In the end, my former student now claims to be more than “functioning”, living well in the absence of heroin, methadone or a communal production of “recovery”. In an earlier idiom, popular before the Triumph of the Therapeutic explored by Reiff, we might say they are now more “comfortable in their own skin”. Addiction, after years of infiltrating their lifeworld and identity (addict), has been replaced with another, happier version of themselves, away from both pharmacological substitutes and the moral frame work of “Recovery”. Perhaps, if this person had been asked earlier about their own sense of some of the central concepts explored in this paper, then different therapeutic pathways, more focussed on endpoints, rather than means, might have emerged. Such a treatment paradigm, however, would be very different to what we have now.
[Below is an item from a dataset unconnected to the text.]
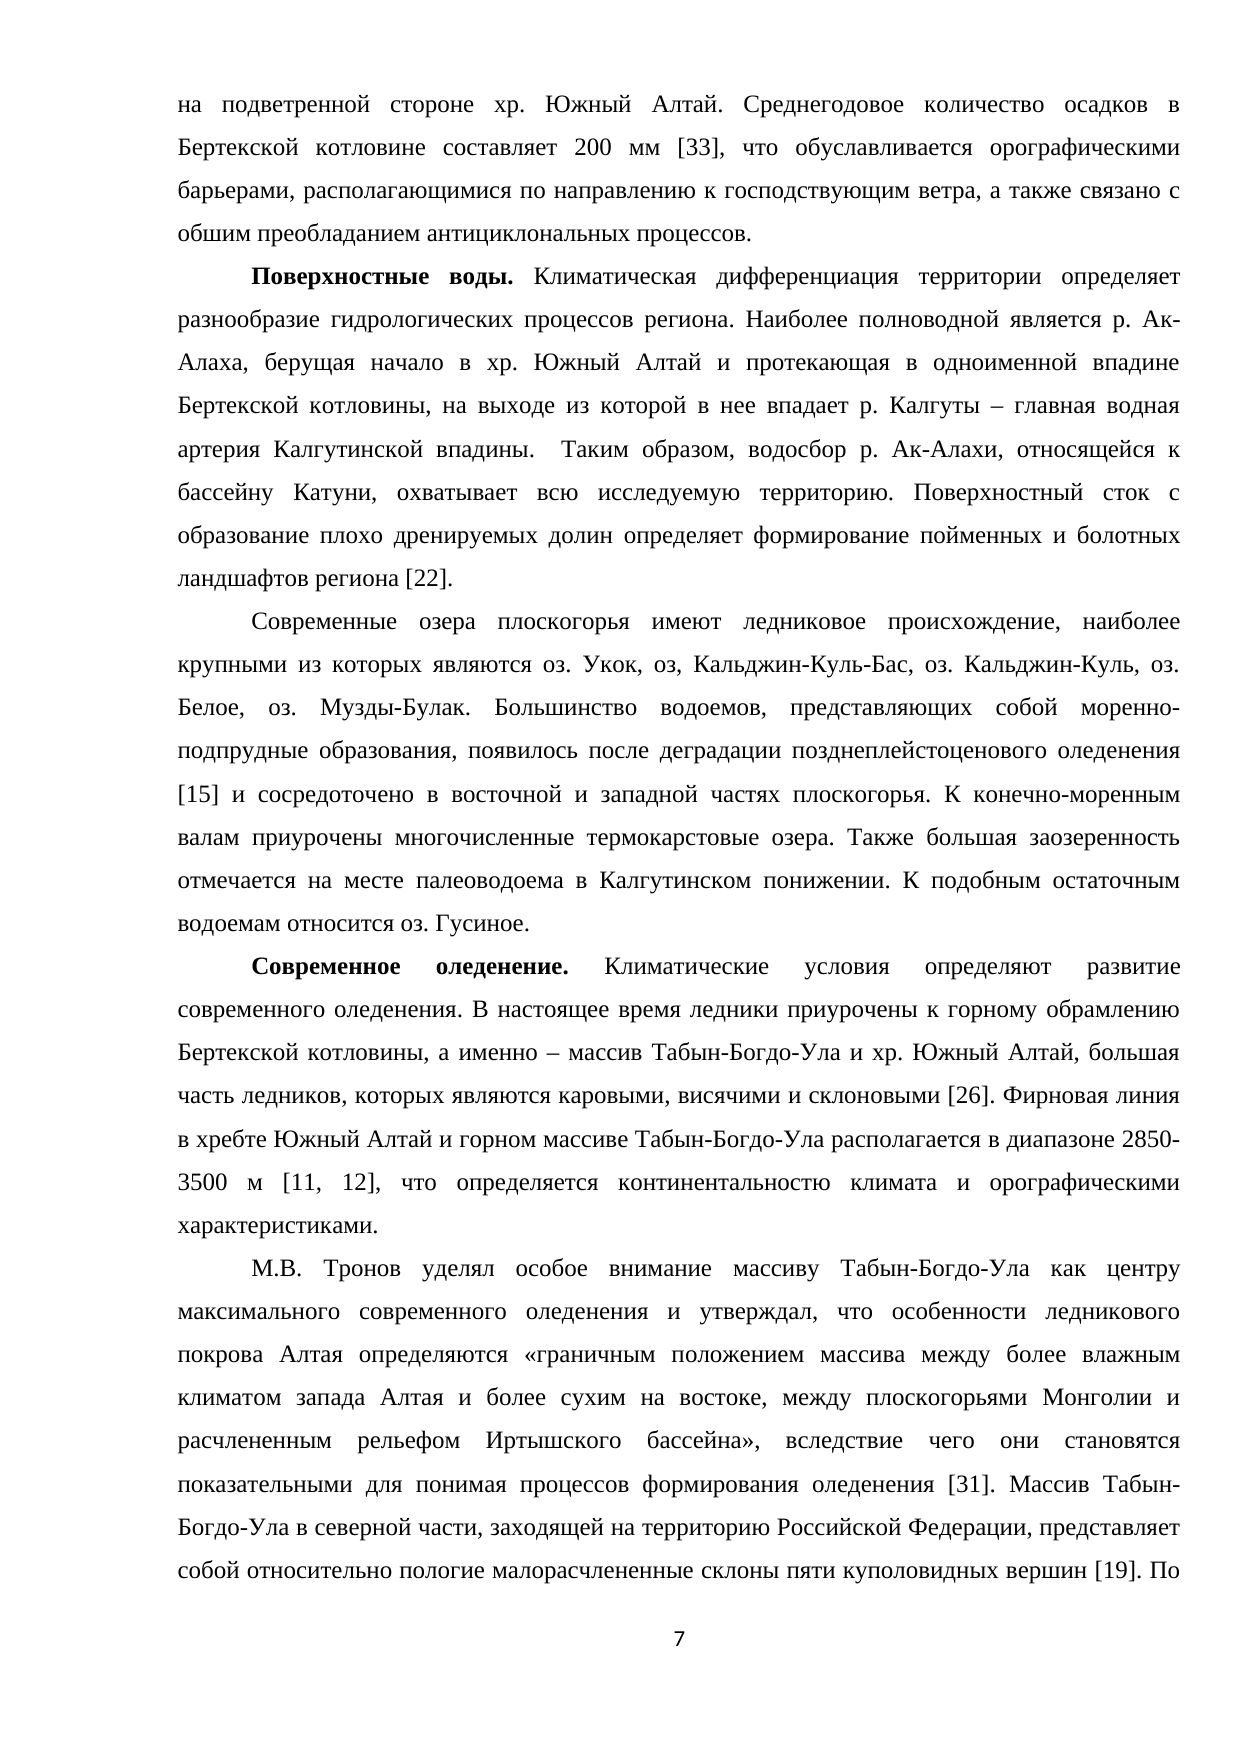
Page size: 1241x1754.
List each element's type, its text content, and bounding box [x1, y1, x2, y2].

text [177, 89, 1181, 247]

It would begin by taking drug-users (indeed all “addicts”) seriously as one source of expertise in their own lives, and it would require co-designing services after consulting such expertise. Necessarily, it would cede some control in defining such key terms as “function”, “restoration” and “recovery”. Finally, its understanding of “success” would have to take seriously the feedback of the participants, especially if and how they found such interventions meaningful and useful in their own lives. Both the material and spiritual engineers building bridges leading away from “addiction” seem as yet unwilling to take up such inputs in their calculating solutions to the problem of recursive and disabling appetites.